## ページ抜粋
--

近畿大学では当初よりこの点について問題意識をもち、諸問題を少しでも解決し、6年制薬学部を卒業した学生にとって魅力ある大学院コースの設置を模索していました。 その結果、4年間の大学院生活で臨床研修・研究と基礎研究の両方を進めていく連携講座をスタートさせることになりました。 これまで近畿大学病院、同奈良病院、国立循環器病研究センターおよび堺市立総合医療センターなどの病院との連携講座を開講していました。今回、初めて薬局との連携講座として地域医療薬学講座を開講し、2020年度から院生の受け入れが始まりました。
近畿大学病院や同奈良病院との連携講座では、最初の1年間は薬学部の所属研究室での基礎研究、あとの3年間は月~金は病院のレジデントとして薬剤師業務に携りつつ研修・研究を進め、土曜日は薬学部に戻って基礎研究を継続します。
このように基礎研究と臨床研究を両立し、研究力をもつ病院薬剤師を輩出する講座として位置づけている次第です。
ですが今は薬学部の卒業生のなかでも、少しずつ病院だけでなく薬局に就職する方も増えてきたんです。 この流れをふまえ、薬局関係においてもアドバンスの研究コースを作るべきではないかと考え、スギ薬局さんと協力関係を結びスタートしたのがこの「地域医療薬連携講座」になります。

--

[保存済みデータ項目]

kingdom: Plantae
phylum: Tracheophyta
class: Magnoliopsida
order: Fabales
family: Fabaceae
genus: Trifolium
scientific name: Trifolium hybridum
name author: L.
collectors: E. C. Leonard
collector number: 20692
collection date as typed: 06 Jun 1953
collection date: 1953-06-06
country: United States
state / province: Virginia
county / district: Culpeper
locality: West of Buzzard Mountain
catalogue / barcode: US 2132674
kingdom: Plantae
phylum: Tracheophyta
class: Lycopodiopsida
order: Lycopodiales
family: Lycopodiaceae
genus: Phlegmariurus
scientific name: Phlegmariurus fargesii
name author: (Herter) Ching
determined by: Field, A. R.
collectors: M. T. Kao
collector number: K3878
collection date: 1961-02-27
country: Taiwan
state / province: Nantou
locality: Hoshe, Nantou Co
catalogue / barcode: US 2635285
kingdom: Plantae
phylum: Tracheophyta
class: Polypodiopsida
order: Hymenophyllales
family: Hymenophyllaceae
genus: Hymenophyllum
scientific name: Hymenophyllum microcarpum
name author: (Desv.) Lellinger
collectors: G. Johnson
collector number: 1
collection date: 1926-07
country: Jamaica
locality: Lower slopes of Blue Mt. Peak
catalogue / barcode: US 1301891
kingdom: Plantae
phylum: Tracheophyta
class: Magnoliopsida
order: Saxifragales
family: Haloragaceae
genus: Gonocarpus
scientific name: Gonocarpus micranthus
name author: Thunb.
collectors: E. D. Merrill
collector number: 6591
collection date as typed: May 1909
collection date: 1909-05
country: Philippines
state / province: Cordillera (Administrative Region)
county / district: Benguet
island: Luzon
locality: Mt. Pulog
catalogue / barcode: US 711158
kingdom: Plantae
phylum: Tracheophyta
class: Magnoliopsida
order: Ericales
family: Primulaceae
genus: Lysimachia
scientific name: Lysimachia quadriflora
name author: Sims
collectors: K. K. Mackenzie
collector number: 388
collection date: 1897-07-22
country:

--

## 課題 1
近畿大学の大学院連携講座についてのページ抜粋をもとに、次の問いに答えてください。
(a) 薬局との初めての連携講座で、院生の受け入れが始まったのは何年度からですか。
(b) 近畿大学病院や同奈良病院との連携講座では、最初の1年間はどこで何を行いますか。
(c) 薬局関係の研究コースを始めるにあたり、協力関係を結んだ相手はどこですか。
## 課題 2
近畿大学の大学院連携講座についてのページ抜粋の続きを書いてください。
この一覧は参照しなくてもかまいません。

## 解答欄 1
(a) 2020年度からです。
(b) 薬学部の所属研究室で基礎研究を行います。
(c) スギ薬局です。

## 解答欄 2
-どのような流れでスギ薬局との連携に至ったのでしょうか
現薬学部長が薬局関連の学会の役員をされていて、そこでスギ薬局で研究をされている方と交流があったようです。
本学には病院出身の実務家教員はたくさんおられるんですが、薬局出身の方が在籍しておらず、OTCや地域医療・在宅医療に関するプロがいませんでした。
そこで、本学に欠けていた薬局関連の学部教育のお手伝いをしていただく目的でスギ薬局との連携を模索していました。
その議論の中で、大学院の教育・研究面でも連携を深めていくことになり、本講座の開講に至ったわけです。
地域医療の連携講座を作りたいという想いが先にあり、偶然そこに学部レベルでスギ薬局との連携が話題になったことが重なって、包括提携のような形での協力体制が構築できました。
今はまだ大学院に進学する学生が少ないのでスギ薬局のみと連携しておりますが、決して連携先を限定しているわけではありません。 いずれは複数の薬局と連携し、門戸を広げて多くの学生に受講してもらいたいと考えています。
2.基礎研究×臨床でファーマシスト・サイエンティストとしての素養を身につける
ー具体的に本講座の概要や学習内容を教えてください
一言でいえば、4年間かけて薬剤師業務と博士課程の臨床・基礎研究を極めていく講座といえます。
本学の薬学研究科薬学専攻には3つのコースがありまして、他大学の大学院にもある基礎研究がメインのコースに加えて、臨床研究・研修と基礎研究を行うコースがあり、この中に病院と連携講座を開いているコースとこの地域医療薬学連携講座があります。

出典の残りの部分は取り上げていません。